Good news for the cigar aficionado in India. After Luxury cars, branded foreign liquor, chocolates and almost everything else associated with luxury, good cigar brands are now making their way to India.
It’s a style statement; it’s fashionable and the new mantra of the young upwardly mobile with money to spare. These are some of the many reasons that has prompted the $150 million Swiss cigar maker Villiger Sons Ltd to set up shop in India. Godfrey Phillips India (GPI) through its pan shops and departmental stores will exclusively distribute Villiger cigars. “India is an emerging market, a young nation and has thrown open good opportunities for us,” Heinrich Villiger, president and chairman of the board of the 119-year-old family-held cigar company told the Hindustan Times.
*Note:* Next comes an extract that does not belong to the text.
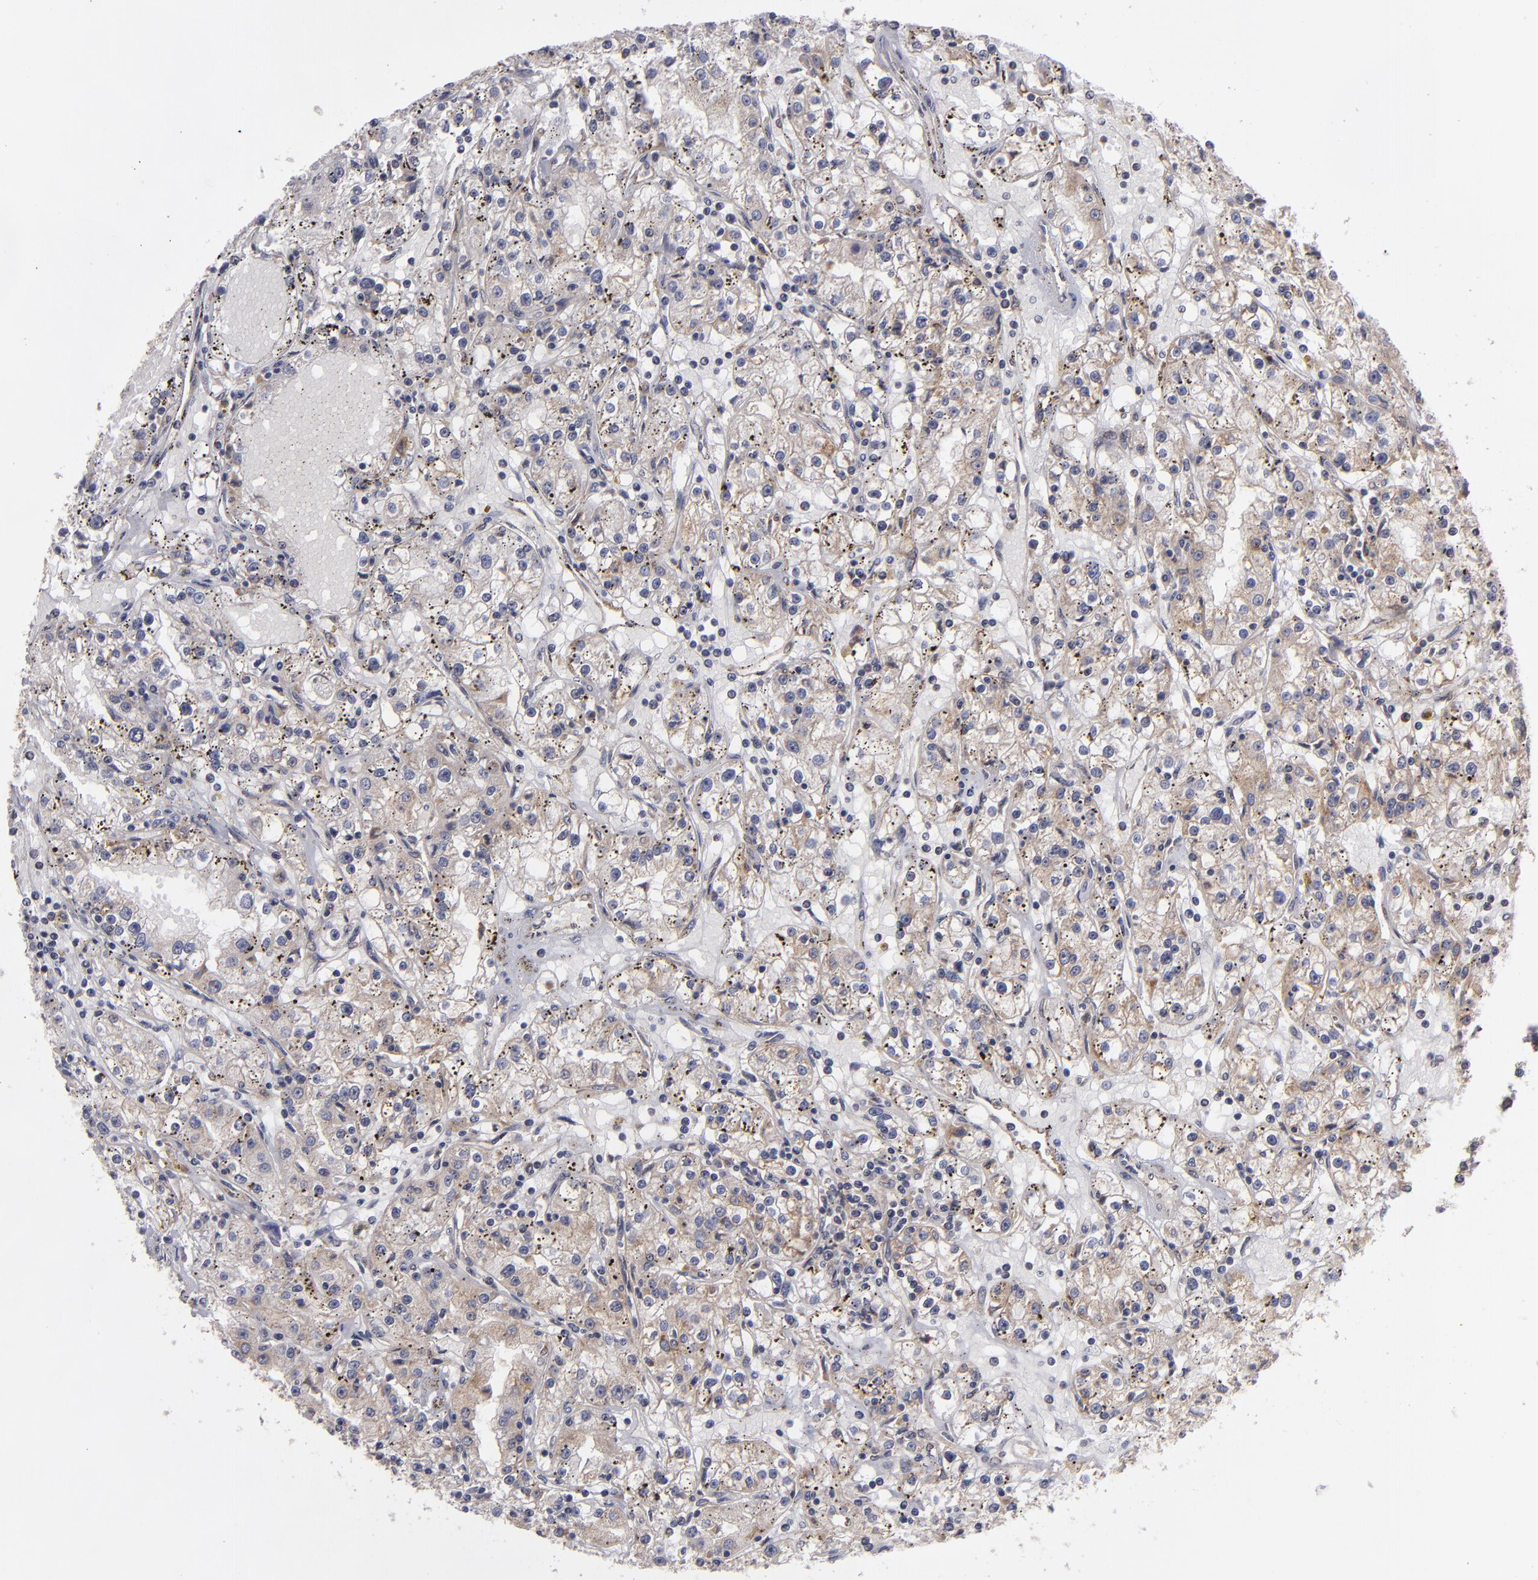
{"staining": {"intensity": "moderate", "quantity": "<25%", "location": "cytoplasmic/membranous"}, "tissue": "renal cancer", "cell_type": "Tumor cells", "image_type": "cancer", "snomed": [{"axis": "morphology", "description": "Adenocarcinoma, NOS"}, {"axis": "topography", "description": "Kidney"}], "caption": "Renal adenocarcinoma tissue displays moderate cytoplasmic/membranous positivity in approximately <25% of tumor cells, visualized by immunohistochemistry.", "gene": "BMP6", "patient": {"sex": "male", "age": 56}}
Villiger says his company will not ask people to smoke and is instead “targeting those who are interested in smoking”. The company is eyeing a growing cigar market comprising the young upwardly mobile that is interested in switching from cigarettes to cigars. “Cigars are no longer associated with those in their fifties. More and more younger people are taking to cigars,” Villiger said.
To begin with, the company will focus all its attention to the metros in the first year of its operations and later move on to the mini metros and other cities. “GPI is in 56 cities, and we will reach those cities through them,” Villiger said.
Villiger feels the European Union, the US and Asia were the key markets in the cigar business. With 30 per cent growth projected for the cigar market, Villiger said there was an immense opportunity to tap about 15 to 20 per cent of the market in India over next three years. “We will be present across various market segments since we have brands ranging from Rs 10 to Rs 125 per cigar stick,” he said.